> **DATA PROVIDED**
-------------------------
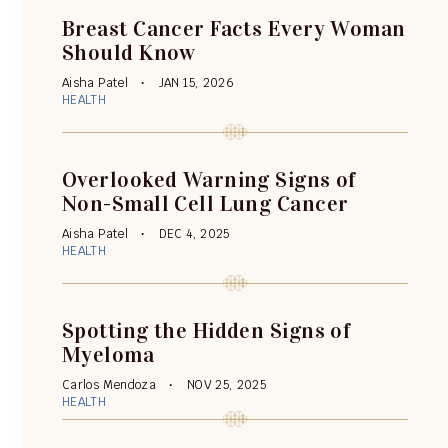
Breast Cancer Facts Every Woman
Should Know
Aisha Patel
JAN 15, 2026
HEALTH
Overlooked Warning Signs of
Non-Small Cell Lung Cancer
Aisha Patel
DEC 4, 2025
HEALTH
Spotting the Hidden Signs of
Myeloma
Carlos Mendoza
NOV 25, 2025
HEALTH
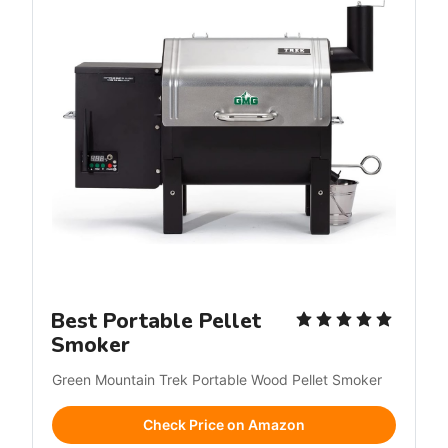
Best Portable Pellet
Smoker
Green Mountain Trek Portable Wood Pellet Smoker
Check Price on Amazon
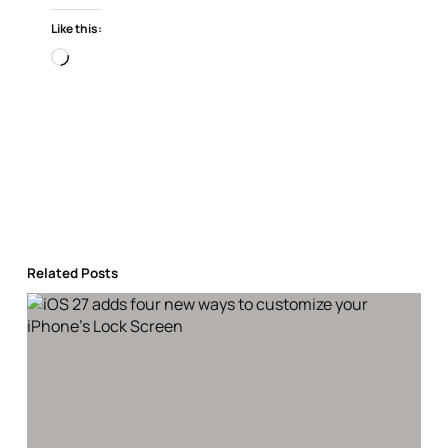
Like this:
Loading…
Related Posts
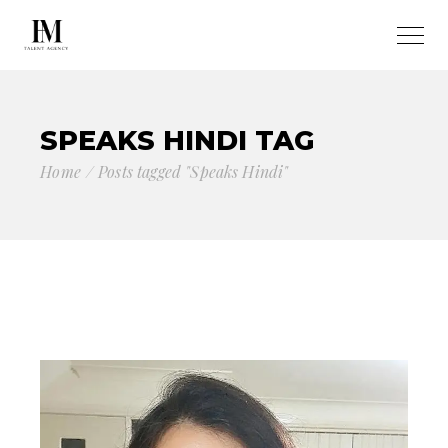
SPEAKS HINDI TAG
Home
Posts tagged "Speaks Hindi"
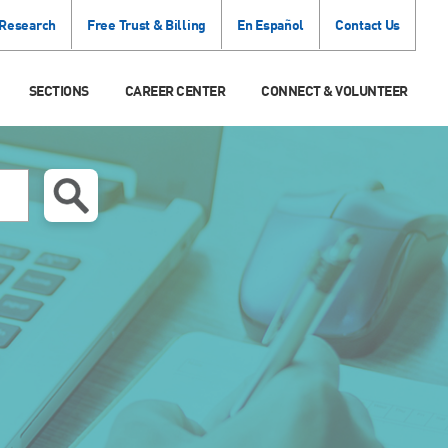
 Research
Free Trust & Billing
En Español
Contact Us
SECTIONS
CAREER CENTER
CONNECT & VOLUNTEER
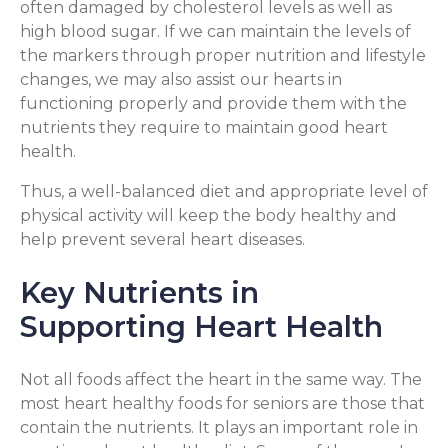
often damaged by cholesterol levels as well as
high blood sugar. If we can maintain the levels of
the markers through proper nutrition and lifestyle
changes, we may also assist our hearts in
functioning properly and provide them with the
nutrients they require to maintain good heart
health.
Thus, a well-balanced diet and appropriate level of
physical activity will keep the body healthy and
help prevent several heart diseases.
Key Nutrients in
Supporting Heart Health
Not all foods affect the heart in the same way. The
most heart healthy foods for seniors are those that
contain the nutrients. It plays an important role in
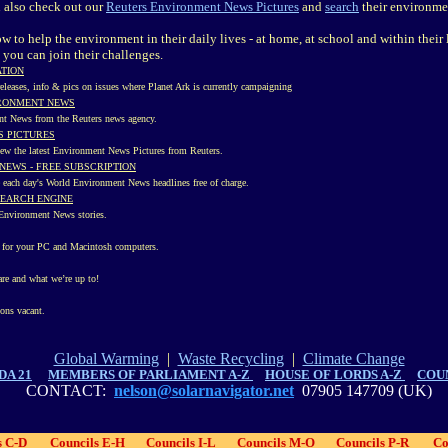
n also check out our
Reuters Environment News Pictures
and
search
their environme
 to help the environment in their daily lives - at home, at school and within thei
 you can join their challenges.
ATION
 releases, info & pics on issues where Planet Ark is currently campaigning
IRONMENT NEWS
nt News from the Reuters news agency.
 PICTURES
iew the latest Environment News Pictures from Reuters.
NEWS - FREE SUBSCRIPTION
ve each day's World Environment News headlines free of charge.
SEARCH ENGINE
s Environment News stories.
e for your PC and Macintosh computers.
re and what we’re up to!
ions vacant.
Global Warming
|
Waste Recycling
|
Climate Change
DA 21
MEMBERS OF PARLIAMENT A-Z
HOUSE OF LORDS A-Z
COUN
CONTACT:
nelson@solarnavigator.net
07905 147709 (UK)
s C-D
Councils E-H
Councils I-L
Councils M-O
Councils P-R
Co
-------------------------
> **PROBLEM DETAILS**
Count how many of the lines above contain the string "Portable", with uppercase and lowercase treated as different. Reply with the number only.

> **EXERCISE RESULT**
2